**Task goal:**
Your task is to repeat the entries exactly from their first line through the line with "A version 2.1", and to stop there.

(Page-level text extractions)
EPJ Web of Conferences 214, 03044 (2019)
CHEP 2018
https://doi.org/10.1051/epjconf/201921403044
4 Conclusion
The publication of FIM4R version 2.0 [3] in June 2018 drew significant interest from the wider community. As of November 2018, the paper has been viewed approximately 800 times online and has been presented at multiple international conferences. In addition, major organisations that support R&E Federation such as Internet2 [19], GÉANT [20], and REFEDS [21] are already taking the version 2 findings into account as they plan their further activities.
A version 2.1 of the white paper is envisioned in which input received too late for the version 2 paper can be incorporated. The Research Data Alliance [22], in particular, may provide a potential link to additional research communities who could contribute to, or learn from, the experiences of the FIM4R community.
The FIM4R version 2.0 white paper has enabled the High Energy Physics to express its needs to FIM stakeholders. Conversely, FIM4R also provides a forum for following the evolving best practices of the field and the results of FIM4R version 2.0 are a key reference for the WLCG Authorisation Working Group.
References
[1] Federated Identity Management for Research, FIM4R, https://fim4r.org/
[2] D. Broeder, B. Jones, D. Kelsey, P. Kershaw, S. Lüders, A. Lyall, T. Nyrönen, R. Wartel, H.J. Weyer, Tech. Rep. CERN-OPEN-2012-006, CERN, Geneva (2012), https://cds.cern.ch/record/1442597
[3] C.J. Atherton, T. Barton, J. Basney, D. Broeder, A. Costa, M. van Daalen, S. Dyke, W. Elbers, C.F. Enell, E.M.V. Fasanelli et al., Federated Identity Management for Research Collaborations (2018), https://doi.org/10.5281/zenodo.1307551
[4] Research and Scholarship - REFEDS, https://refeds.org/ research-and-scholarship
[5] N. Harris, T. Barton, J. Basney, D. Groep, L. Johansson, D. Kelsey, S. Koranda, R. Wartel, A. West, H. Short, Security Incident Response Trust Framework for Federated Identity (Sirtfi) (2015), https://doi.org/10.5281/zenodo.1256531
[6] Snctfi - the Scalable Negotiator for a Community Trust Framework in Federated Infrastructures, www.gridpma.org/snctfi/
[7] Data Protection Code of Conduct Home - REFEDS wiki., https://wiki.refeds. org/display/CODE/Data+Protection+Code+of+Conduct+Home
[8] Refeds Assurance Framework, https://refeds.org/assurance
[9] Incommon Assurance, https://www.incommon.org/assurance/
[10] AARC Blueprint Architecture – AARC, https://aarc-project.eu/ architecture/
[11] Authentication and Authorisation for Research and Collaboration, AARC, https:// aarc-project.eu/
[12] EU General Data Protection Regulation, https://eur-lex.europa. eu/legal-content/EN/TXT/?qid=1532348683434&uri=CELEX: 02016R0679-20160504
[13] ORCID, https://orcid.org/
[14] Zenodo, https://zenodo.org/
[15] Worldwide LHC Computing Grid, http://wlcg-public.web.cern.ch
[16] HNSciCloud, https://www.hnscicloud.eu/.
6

**Problem solution:**
EPJ Web of Conferences 214, 03044 (2019)
CHEP 2018
https://doi.org/10.1051/epjconf/201921403044
4 Conclusion
The publication of FIM4R version 2.0 [3] in June 2018 drew significant interest from the wider community. As of November 2018, the paper has been viewed approximately 800 times online and has been presented at multiple international conferences. In addition, major organisations that support R&E Federation such as Internet2 [19], GÉANT [20], and REFEDS [21] are already taking the version 2 findings into account as they plan their further activities.
A version 2.1 of the white paper is envisioned in which input received too late for the version 2 paper can be incorporated. The Research Data Alliance [22], in particular, may provide a potential link to additional research communities who could contribute to, or learn from, the experiences of the FIM4R community.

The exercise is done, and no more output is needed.